BlueHalo's Locust laser air defense system, which is designed to
shoot down small drones, rockets and mortar shells.
BlueHalo
The United States military has invested tens of billions of dollars over a half-century in the research and development of directed energy weapons. Now, it’s actually using them in battle.
The Army has used lasers to take down hostile drones in the Middle East, Doug Bush, the Army’s head of acquisitions, recently told Forbes. It’s the first time the Defense Department has acknowledged that such weapons have been used in combat.
“They've worked in some cases,” Bush said. “In the right conditions they're highly effective against certain threats.”

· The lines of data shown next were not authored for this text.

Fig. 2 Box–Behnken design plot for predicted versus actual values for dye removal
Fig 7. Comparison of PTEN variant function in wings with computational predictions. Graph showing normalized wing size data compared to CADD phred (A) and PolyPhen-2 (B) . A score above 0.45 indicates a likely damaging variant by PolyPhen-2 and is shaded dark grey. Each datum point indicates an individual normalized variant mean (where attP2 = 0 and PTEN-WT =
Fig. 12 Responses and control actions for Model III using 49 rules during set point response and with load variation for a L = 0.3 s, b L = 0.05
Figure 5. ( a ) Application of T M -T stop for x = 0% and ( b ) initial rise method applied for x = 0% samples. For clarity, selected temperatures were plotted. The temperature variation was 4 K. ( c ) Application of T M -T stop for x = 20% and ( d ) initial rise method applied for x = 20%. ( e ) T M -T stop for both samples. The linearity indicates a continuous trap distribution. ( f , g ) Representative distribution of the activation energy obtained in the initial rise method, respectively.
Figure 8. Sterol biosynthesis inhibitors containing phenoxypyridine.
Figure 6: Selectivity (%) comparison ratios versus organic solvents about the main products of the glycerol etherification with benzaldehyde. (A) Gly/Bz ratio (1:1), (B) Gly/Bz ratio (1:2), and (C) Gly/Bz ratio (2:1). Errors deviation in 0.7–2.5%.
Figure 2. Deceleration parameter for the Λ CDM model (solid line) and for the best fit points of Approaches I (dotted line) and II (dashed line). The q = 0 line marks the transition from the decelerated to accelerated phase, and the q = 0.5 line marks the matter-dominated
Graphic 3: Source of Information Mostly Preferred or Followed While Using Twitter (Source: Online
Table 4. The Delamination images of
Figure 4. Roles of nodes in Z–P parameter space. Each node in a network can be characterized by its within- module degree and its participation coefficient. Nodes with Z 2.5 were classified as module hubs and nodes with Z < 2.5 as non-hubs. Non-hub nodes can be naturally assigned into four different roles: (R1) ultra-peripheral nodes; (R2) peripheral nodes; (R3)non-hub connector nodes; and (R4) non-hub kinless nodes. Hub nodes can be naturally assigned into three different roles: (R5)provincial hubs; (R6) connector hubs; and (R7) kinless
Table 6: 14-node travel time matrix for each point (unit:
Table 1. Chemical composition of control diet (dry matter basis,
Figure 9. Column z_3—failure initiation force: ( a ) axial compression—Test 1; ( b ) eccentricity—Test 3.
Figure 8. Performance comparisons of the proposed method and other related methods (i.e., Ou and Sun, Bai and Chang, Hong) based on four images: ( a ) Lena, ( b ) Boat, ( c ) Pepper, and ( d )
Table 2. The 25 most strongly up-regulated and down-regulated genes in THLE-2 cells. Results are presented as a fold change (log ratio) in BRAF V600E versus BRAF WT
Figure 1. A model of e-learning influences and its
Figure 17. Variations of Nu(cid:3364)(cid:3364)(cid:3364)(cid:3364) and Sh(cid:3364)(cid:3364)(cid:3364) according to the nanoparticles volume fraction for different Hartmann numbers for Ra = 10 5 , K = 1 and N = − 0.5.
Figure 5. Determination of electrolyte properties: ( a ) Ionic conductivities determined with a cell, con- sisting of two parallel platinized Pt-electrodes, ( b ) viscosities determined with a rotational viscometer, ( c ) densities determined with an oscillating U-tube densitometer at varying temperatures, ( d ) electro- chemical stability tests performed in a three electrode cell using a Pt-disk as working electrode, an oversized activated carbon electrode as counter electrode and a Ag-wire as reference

He declined to detail the weapons used,
but one appears to be a system called P-HEL. It’s based on the defense contractor BlueHalo’s Locust laser, a boxy pallet-mounted device for fixed-site defense that’s commanded with an Xbox gaming controller. The weapon is designed to discharge a relatively low-powered 20-kilowatt laser beam that melts a critical point on a drone in seconds, knocking it from the sky.
In November 2022, the Army began using the first P-HEL overseas, with a second unit deployed this year, according to BlueHalo, making it the first “major laser weapon system” to be operationally deployed, CEO Jonathan Moneymaker told Forbes. But it has never before confirmed its use in battle.